Not sure an entrepreneur can even count on the effect I said can exist. That would require a lot of finetuning and precise knowledge of value scales, and breaks apart if the workers only buy the product once. And at best, it's for cost saving answay.


 No.68605

>>68604

Something similar is being done in providing tax exempt food coupons. Although that is only relevant because of taxation.


 No.68606

>>68596

Ford's ideas were a morale disaster. He had to raise wages in order to keep people willing to perform as he told them to. However, it turned out he could tell them to perform in a way that churned out a lot of cars. It was still economically advantageous even after paying people enough to tolerate doing it. Ford gave people jobs with dreadful rates of psychic profit. He made up for it with material profit.


 No.68609

>>68606

>Ford gave people jobs with dreadful rates of psychic profit. He made up for it with material profit.

That could very well be the definition of a job, the balance between bullshit that has to be put up with and profit made. Using this definition the state is as always terrible as it decreases profit while either maintaining bullshit to be put up with or increasing it.


 No.68610

>>68609

There is not a simple slider between material and psychic profit, but there is a tradeoff to be made.

Mass production was WORSE than most jobs. It reduced people to simple automata. Only superior productivity made it worthwhile.

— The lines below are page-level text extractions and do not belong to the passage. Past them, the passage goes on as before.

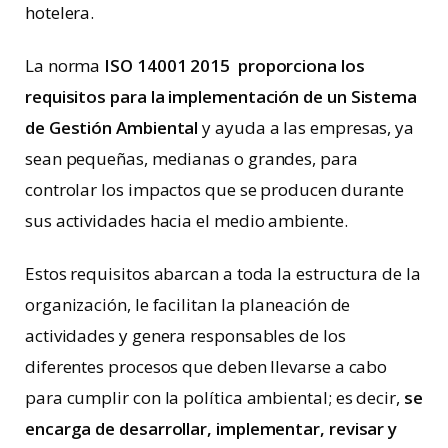
hotelera.
La norma
ISO 14001 2015 proporciona los
requisitos para la implementación de un Sistema
de Gestión Ambiental
y ayuda a las empresas, ya
sean pequeñas, medianas o grandes, para
controlar los impactos que se producen durante
sus actividades hacia el medio ambiente.
Estos requisitos abarcan a toda la estructura de la
organización, le facilitan la planeación de
actividades y genera responsables de los
diferentes procesos que deben llevarse a cabo
para cumplir con la política ambiental; es decir,
se
encarga de desarrollar, implementar, revisar y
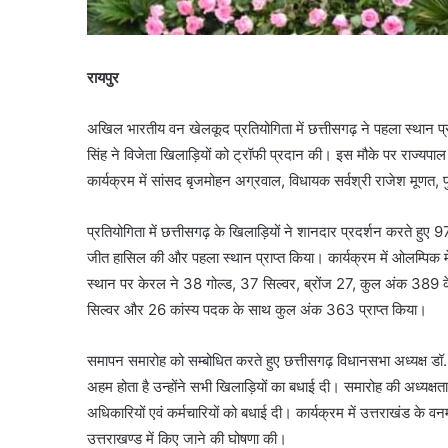
रायपुर
अखिल भारतीय वन खेलकूद प्रतियोगिता में छत्तीसगढ़ ने पहला स्थान प
सिंह ने विजेता खिलाड़ियों को ट्रॉफी प्रदान की। इस मौके पर राज्यपाल
कार्यक्रम में सांसद बृजमोहन अग्रवाल, विधायक सर्वश्री राजेश मूणत, प
प्रतियोगिता में छत्तीसगढ़ के खिलाड़ियों ने शानदार प्रदर्शन करते हुए
जीत हासिल की और पहला स्थान प्राप्त किया। कार्यक्रम में ओलम्पिक मे
स्थान पर केरल ने 38 गोल्ड, 37 सिल्वर, ब्रोंज 27, कुल अंक 389 के
सिल्वर और 26 कांस्य पदक के साथ कुल अंक 363 प्राप्त किया।
समापन समारोह को सम्बोधित करते हुए छत्तीसगढ़ विधानसभा अध्यक्ष डॉ. र
अहम होता है उन्होंने सभी खिलाड़ियों का बधाई दी। समारोह की अध्यक्
अधिकारियों एवं कर्मचारियों को बधाई दी। कार्यक्रम में उत्तराखंड के
उत्तराखण्ड में किए जाने की घोषणा की।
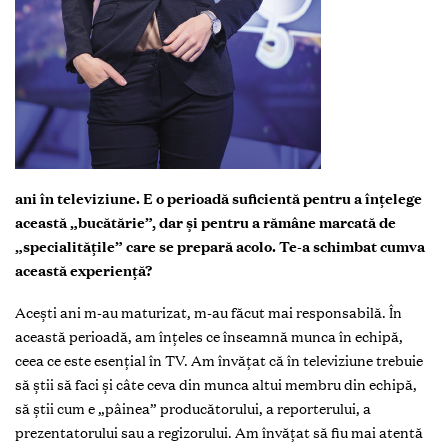
ani în televiziune. E o perioadă suficientă pentru a înţelege
această „bucătărie”, dar şi pentru a rămâne marcată de
„specialităţile” care se prepară acolo. Te-a schimbat cumva
această experienţă?
Aceşti ani m-au maturizat, m-au făcut mai responsabilă. În
această perioadă, am înţeles ce înseamnă munca în echipă,
ceea ce este esenţial în TV. Am învăţat că în televiziune trebuie
să ştii să faci şi câte ceva din munca altui membru din echipă,
să ştii cum e „pâinea” producătorului, a reporterului, a
prezentatorului sau a regizorului. Am învăţat să fiu mai atentă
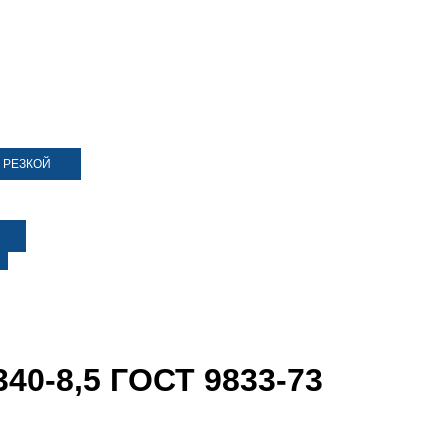
 РЕЗКОЙ
40-8,5 ГОСТ 9833-73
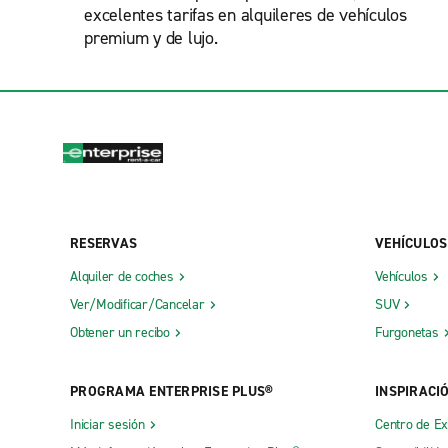
excelentes tarifas en alquileres de vehículos
premium y de lujo.
RESERVAS
VEHÍCULOS
Alquiler de coches
Vehículos
Ver/Modificar/Cancelar
SUV
Obtener un recibo
Furgonetas
PROGRAMA ENTERPRISE PLUS®
INSPIRACI
Iniciar sesión
Centro de E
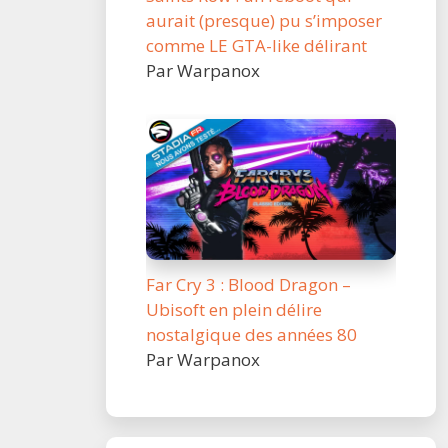
aurait (presque) pu s’imposer
comme LE GTA-like délirant
Par Warpanox
Far Cry 3 : Blood Dragon –
Ubisoft en plein délire
nostalgique des années 80
Par Warpanox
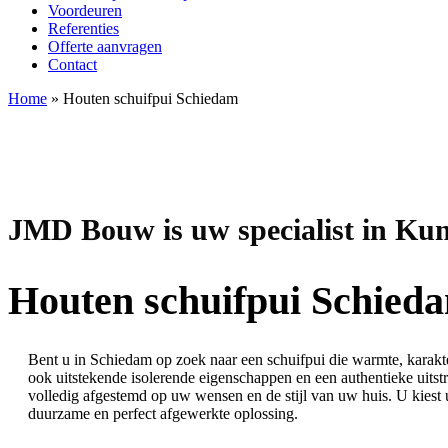
Voordeuren
Referenties
Offerte aanvragen
Contact
Home
»
Houten schuifpui Schiedam
JMD Bouw is uw specialist in Kun
Houten schuifpui Schied
Bent u in Schiedam op zoek naar een schuifpui die warmte, karakter
ook uitstekende isolerende eigenschappen en een authentieke uits
volledig afgestemd op uw wensen en de stijl van uw huis. U kies
duurzame en perfect afgewerkte oplossing.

Automation has since released man from a set of objectively terrible jobs. Psychic profit has been reclaimed without giving up the superior material productivity achieved by the process of breaking down tasks to steps that can be performed by simple automata.


 No.68732

>>68596

There is no good universal standard. That's why we have the free market and not central planning. Different people have different innate levels of industriousness, so they can choose the job that suits them best in terms of work to leisure ratio.


 No.68733

The ideal is 100%.


 No.68737

>>68732

When I was still new to working I only wanted more free time. Eventually I got used to it and everything got done a lot easier and faster. No matter how repetitive or lowly the work, there's always a sense of fulfillment when you've surpassed both yourself and every one of your coworkers. Now I don't want any days off. It feels like wasted time. Even when studying I perform better when mixing it with some active work. The only thing I ask for is to not be progressively punished for doing better.


 No.68744

>>68737

I spent some of my free-time during work hours researching ways to increase my productivity, so I can have more free-time. Now I spend half my time reading/bsing.


 No.68749

>>68744

I spend it studying to get a better job. When I'm not studying "for work" I study Philosophy and Economics as a hobby. That's pretty much all of my private life. I feel somewhat satisfied with where my life is heading for once. Occasionally I'd check what's going on here, regret coming, and leave the page.


 No.68760

>>68749

>he dosnt enjoy getting angry at shitposts

why do you keep coming back?


 No.68778

>>68760

Sometimes there's an interesting thread. Definitely not often enough to visit regularly.